::: DATA RECORDS

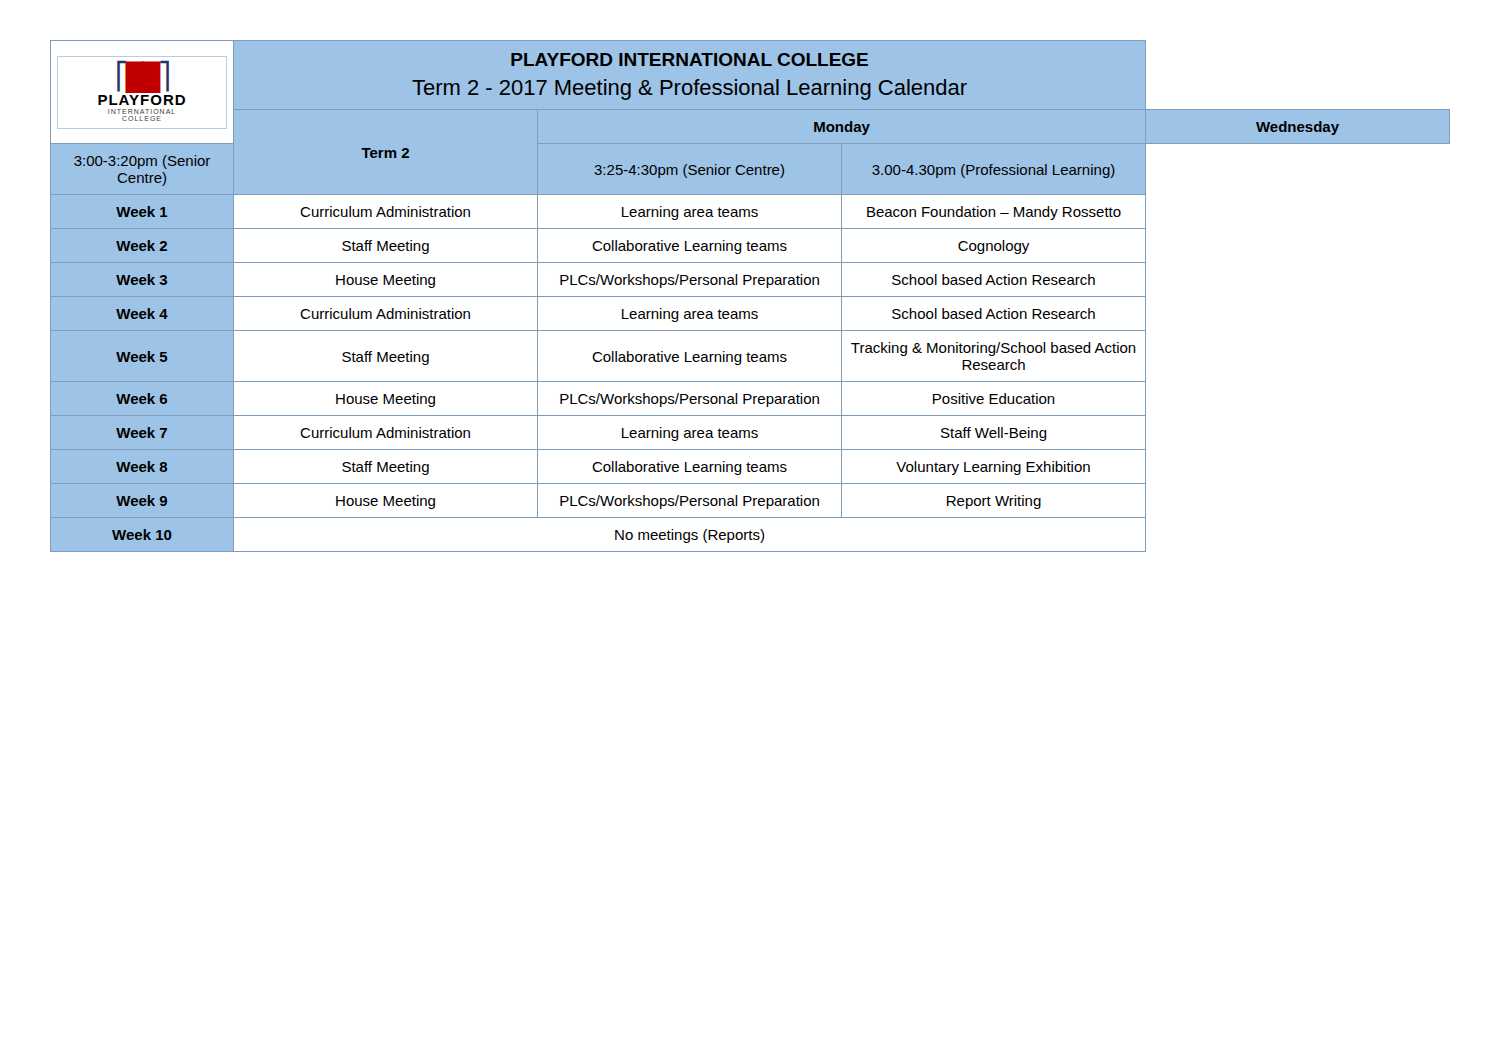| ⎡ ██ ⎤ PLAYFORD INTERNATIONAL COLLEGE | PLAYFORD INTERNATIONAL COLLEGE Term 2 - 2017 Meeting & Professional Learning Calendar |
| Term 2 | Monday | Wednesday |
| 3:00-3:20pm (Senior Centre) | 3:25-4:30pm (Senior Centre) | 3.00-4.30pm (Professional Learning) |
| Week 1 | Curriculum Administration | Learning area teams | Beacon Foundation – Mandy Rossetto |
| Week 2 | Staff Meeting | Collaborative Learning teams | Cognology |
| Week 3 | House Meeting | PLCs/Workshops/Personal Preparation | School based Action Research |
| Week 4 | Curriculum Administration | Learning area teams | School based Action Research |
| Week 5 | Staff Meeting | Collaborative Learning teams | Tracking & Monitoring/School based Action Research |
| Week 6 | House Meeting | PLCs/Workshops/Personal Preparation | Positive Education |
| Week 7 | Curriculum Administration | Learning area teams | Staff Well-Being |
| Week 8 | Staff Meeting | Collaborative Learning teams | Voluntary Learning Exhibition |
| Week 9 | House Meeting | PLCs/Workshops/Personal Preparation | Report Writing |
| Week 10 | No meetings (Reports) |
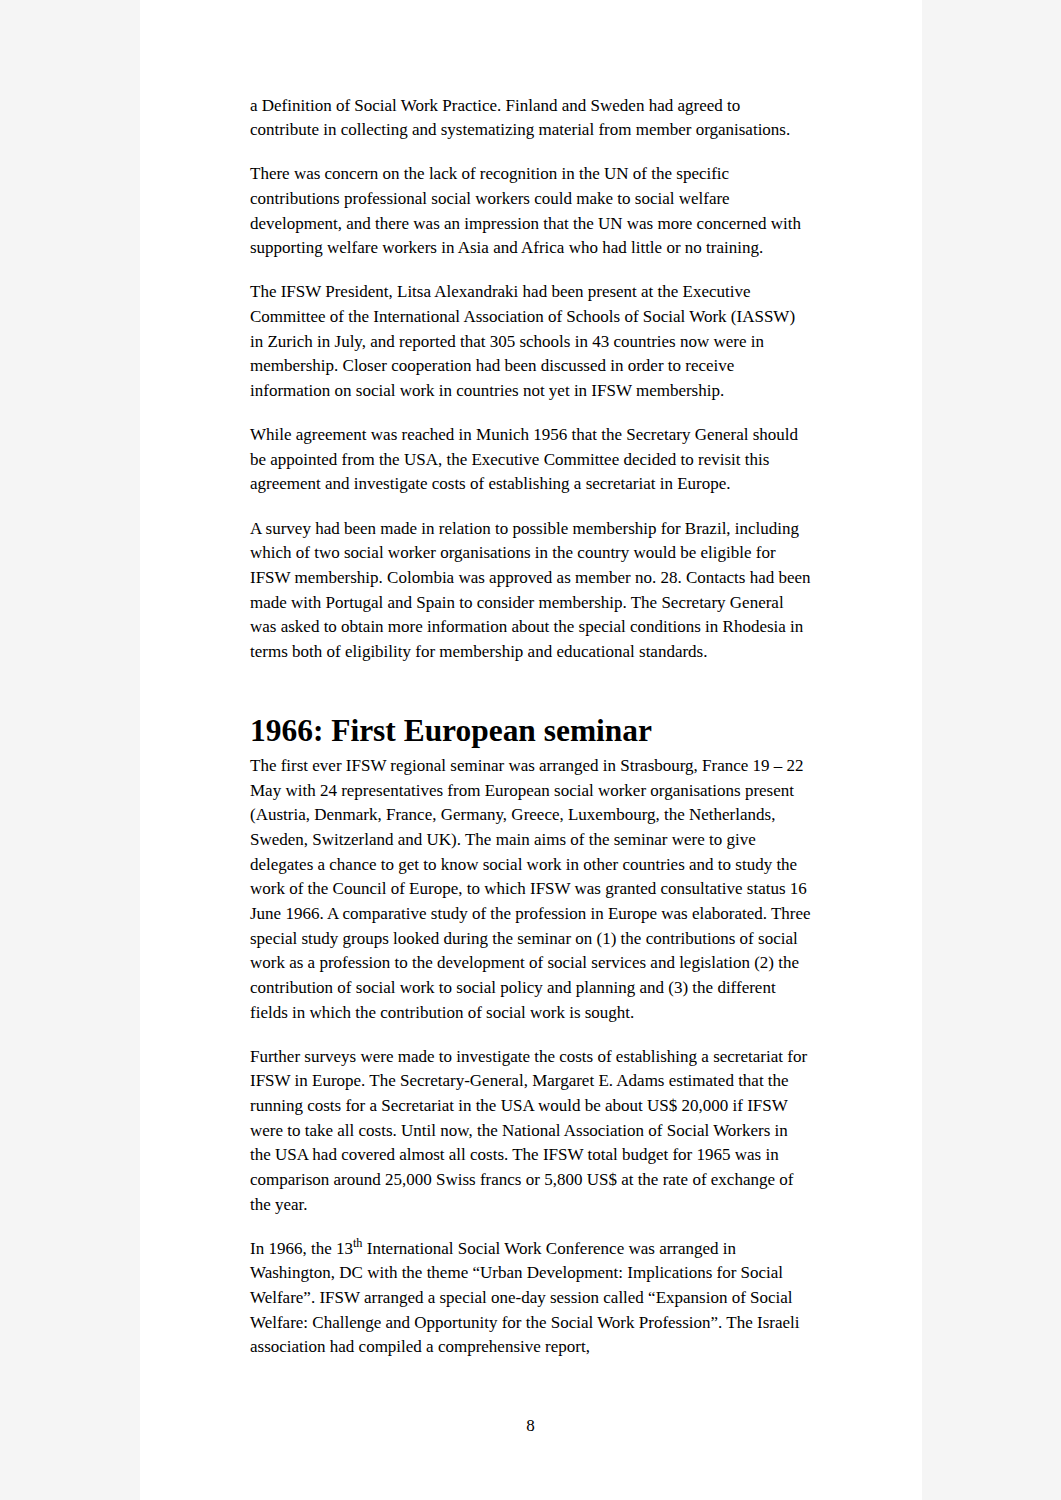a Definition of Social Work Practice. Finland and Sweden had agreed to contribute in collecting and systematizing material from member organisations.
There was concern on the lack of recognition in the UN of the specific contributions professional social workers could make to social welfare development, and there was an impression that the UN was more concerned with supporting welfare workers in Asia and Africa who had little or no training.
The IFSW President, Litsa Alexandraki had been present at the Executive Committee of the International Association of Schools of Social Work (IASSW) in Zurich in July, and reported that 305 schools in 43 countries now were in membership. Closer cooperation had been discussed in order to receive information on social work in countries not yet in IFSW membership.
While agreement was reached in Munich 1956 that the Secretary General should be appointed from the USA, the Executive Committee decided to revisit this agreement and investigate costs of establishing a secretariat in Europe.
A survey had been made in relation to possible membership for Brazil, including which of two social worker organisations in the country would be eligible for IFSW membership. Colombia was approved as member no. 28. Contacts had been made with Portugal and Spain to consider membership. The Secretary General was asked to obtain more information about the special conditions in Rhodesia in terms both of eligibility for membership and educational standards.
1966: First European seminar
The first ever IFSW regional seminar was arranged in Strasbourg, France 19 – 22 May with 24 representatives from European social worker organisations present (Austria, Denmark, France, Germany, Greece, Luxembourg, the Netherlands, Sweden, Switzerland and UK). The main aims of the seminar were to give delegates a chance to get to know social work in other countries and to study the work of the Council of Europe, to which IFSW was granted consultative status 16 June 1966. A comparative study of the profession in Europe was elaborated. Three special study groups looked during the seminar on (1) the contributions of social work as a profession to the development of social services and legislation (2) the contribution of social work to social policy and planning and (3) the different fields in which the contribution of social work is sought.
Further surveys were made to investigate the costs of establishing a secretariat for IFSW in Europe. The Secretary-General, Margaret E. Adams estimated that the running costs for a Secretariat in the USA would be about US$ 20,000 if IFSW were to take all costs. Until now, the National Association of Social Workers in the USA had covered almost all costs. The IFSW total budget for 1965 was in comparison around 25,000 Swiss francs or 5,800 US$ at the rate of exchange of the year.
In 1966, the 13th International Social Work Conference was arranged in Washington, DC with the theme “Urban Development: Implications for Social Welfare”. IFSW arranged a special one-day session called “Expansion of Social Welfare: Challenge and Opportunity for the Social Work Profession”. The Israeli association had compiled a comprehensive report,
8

::::::
::: DATA RECORDS

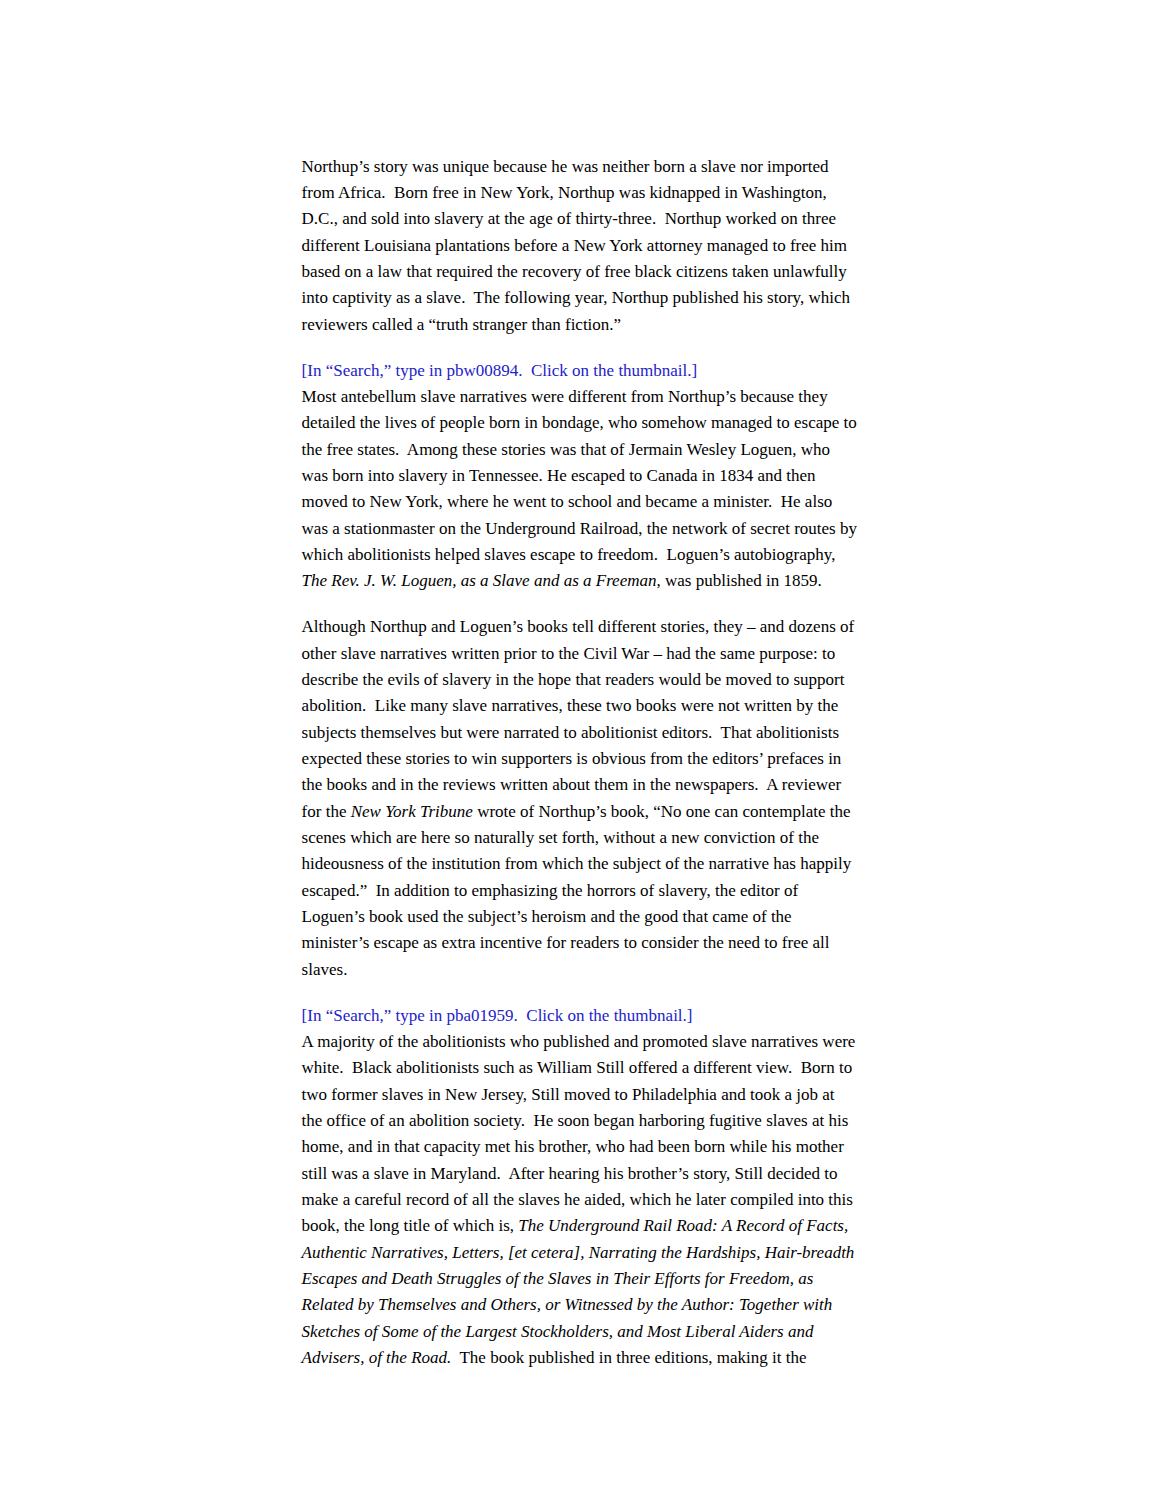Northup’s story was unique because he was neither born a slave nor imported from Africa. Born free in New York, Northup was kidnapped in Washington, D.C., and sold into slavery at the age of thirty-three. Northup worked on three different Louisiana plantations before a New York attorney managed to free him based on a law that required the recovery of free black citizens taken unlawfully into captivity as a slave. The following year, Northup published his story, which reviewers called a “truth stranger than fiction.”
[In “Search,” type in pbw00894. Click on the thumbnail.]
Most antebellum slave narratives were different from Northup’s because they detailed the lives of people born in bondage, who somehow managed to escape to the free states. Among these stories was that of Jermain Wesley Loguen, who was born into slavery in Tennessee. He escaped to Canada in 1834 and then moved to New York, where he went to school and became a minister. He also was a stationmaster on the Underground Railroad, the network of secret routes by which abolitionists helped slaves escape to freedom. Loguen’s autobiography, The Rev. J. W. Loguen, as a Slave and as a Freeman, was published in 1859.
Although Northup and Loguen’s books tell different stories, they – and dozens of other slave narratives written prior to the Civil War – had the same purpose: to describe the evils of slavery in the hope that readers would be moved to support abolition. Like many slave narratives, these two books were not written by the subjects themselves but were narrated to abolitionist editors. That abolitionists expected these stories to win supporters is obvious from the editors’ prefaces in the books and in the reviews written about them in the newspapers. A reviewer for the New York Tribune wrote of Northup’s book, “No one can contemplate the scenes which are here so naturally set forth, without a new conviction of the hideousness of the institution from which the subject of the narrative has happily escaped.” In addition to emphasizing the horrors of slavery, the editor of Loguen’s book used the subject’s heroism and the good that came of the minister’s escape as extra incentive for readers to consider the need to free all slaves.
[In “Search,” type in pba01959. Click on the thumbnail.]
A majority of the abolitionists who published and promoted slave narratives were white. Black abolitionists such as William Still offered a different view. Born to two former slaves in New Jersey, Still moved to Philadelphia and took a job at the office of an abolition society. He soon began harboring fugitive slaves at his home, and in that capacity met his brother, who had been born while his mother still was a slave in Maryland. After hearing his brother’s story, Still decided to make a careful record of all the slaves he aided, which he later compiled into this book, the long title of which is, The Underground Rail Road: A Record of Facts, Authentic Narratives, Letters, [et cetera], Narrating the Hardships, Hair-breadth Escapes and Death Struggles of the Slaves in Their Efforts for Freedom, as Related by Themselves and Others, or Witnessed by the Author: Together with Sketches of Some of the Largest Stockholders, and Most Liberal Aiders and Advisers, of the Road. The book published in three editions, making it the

::::::

Quote the lines above exactly, starting with the one that has "Learning Calendar |" and ending with the one that has "Monitoring/School based Action Research |"; drop the pictures and include nothing else.

* RESULT FOR THIS TASK
| ⎡ ██ ⎤ PLAYFORD INTERNATIONAL COLLEGE | PLAYFORD INTERNATIONAL COLLEGE Term 2 - 2017 Meeting & Professional Learning Calendar |
| Term 2 | Monday | Wednesday |
| 3:00-3:20pm (Senior Centre) | 3:25-4:30pm (Senior Centre) | 3.00-4.30pm (Professional Learning) |
| Week 1 | Curriculum Administration | Learning area teams | Beacon Foundation – Mandy Rossetto |
| Week 2 | Staff Meeting | Collaborative Learning teams | Cognology |
| Week 3 | House Meeting | PLCs/Workshops/Personal Preparation | School based Action Research |
| Week 4 | Curriculum Administration | Learning area teams | School based Action Research |
| Week 5 | Staff Meeting | Collaborative Learning teams | Tracking & Monitoring/School based Action Research |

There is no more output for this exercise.